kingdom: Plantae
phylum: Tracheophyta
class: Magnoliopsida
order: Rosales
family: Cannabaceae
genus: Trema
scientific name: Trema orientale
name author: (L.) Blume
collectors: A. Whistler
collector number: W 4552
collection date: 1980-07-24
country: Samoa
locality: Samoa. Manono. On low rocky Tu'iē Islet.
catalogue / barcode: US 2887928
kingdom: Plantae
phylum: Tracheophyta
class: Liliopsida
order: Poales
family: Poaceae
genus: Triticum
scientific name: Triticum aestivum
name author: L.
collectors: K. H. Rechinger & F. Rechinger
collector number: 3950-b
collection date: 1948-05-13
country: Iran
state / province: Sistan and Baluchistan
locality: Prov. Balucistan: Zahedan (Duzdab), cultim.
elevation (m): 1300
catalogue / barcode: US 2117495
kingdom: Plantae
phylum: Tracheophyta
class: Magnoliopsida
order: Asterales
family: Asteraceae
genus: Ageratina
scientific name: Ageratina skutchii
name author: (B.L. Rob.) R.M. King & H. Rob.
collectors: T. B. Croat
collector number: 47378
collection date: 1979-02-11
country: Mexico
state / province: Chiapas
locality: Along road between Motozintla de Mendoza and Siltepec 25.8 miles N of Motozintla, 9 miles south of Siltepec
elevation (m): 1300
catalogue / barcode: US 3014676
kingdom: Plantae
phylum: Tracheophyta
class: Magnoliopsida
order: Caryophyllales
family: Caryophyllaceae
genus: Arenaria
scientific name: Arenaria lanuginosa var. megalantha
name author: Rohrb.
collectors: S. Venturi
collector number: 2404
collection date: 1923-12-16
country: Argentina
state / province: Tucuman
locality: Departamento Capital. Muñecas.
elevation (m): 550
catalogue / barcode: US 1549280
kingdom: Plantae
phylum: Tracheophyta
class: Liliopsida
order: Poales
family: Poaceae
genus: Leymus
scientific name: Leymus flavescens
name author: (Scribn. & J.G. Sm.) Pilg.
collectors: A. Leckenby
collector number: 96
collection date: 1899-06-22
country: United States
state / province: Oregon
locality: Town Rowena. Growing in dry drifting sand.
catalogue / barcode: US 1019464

» **EXERCISE DIRECTIONS**
Please recast every line of the entries above as a Markdown table with two columns, Row and Line, numbering the rows in order and leaving out any blank lines.

» **SOLUTION TO THIS EXERCISE**
| Row | Line |
|---|---|
| 1 | kingdom: Plantae |
| 2 | phylum: Tracheophyta |
| 3 | class: Magnoliopsida |
| 4 | order: Rosales |
| 5 | family: Cannabaceae |
| 6 | genus: Trema |
| 7 | scientific name: Trema orientale |
| 8 | name author: (L.) Blume |
| 9 | collectors: A. Whistler |
| 10 | collector number: W 4552 |
| 11 | collection date: 1980-07-24 |
| 12 | country: Samoa |
| 13 | locality: Samoa. Manono. On low rocky Tu'iē Islet. |
| 14 | catalogue / barcode: US 2887928 |
| 15 | kingdom: Plantae |
| 16 | phylum: Tracheophyta |
| 17 | class: Liliopsida |
| 18 | order: Poales |
| 19 | family: Poaceae |
| 20 | genus: Triticum |
| 21 | scientific name: Triticum aestivum |
| 22 | name author: L. |
| 23 | collectors: K. H. Rechinger & F. Rechinger |
| 24 | collector number: 3950-b |
| 25 | collection date: 1948-05-13 |
| 26 | country: Iran |
| 27 | state / province: Sistan and Baluchistan |
| 28 | locality: Prov. Balucistan: Zahedan (Duzdab), cultim. |
| 29 | elevation (m): 1300 |
| 30 | catalogue / barcode: US 2117495 |
| 31 | kingdom: Plantae |
| 32 | phylum: Tracheophyta |
| 33 | class: Magnoliopsida |
| 34 | order: Asterales |
| 35 | family: Asteraceae |
| 36 | genus: Ageratina |
| 37 | scientific name: Ageratina skutchii |
| 38 | name author: (B.L. Rob.) R.M. King & H. Rob. |
| 39 | collectors: T. B. Croat |
| 40 | collector number: 47378 |
| 41 | collection date: 1979-02-11 |
| 42 | country: Mexico |
| 43 | state / province: Chiapas |
| 44 | locality: Along road between Motozintla de Mendoza and Siltepec 25.8 miles N of Motozintla, 9 miles south of Siltepec |
| 45 | elevation (m): 1300 |
| 46 | catalogue / barcode: US 3014676 |
| 47 | kingdom: Plantae |
| 48 | phylum: Tracheophyta |
| 49 | class: Magnoliopsida |
| 50 | order: Caryophyllales |
| 51 | family: Caryophyllaceae |
| 52 | genus: Arenaria |
| 53 | scientific name: Arenaria lanuginosa var. megalantha |
| 54 | name author: Rohrb. |
| 55 | collectors: S. Venturi |
| 56 | collector number: 2404 |
| 57 | collection date: 1923-12-16 |
| 58 | country: Argentina |
| 59 | state / province: Tucuman |
| 60 | locality: Departamento Capital. Muñecas. |
| 61 | elevation (m): 550 |
| 62 | catalogue / barcode: US 1549280 |
| 63 | kingdom: Plantae |
| 64 | phylum: Tracheophyta |
| 65 | class: Liliopsida |
| 66 | order: Poales |
| 67 | family: Poaceae |
| 68 | genus: Leymus |
| 69 | scientific name: Leymus flavescens |
| 70 | name author: (Scribn. & J.G. Sm.) Pilg. |
| 71 | collectors: A. Leckenby |
| 72 | collector number: 96 |
| 73 | collection date: 1899-06-22 |
| 74 | country: United States |
| 75 | state / province: Oregon |
| 76 | locality: Town Rowena. Growing in dry drifting sand. |
| 77 | catalogue / barcode: US 1019464 |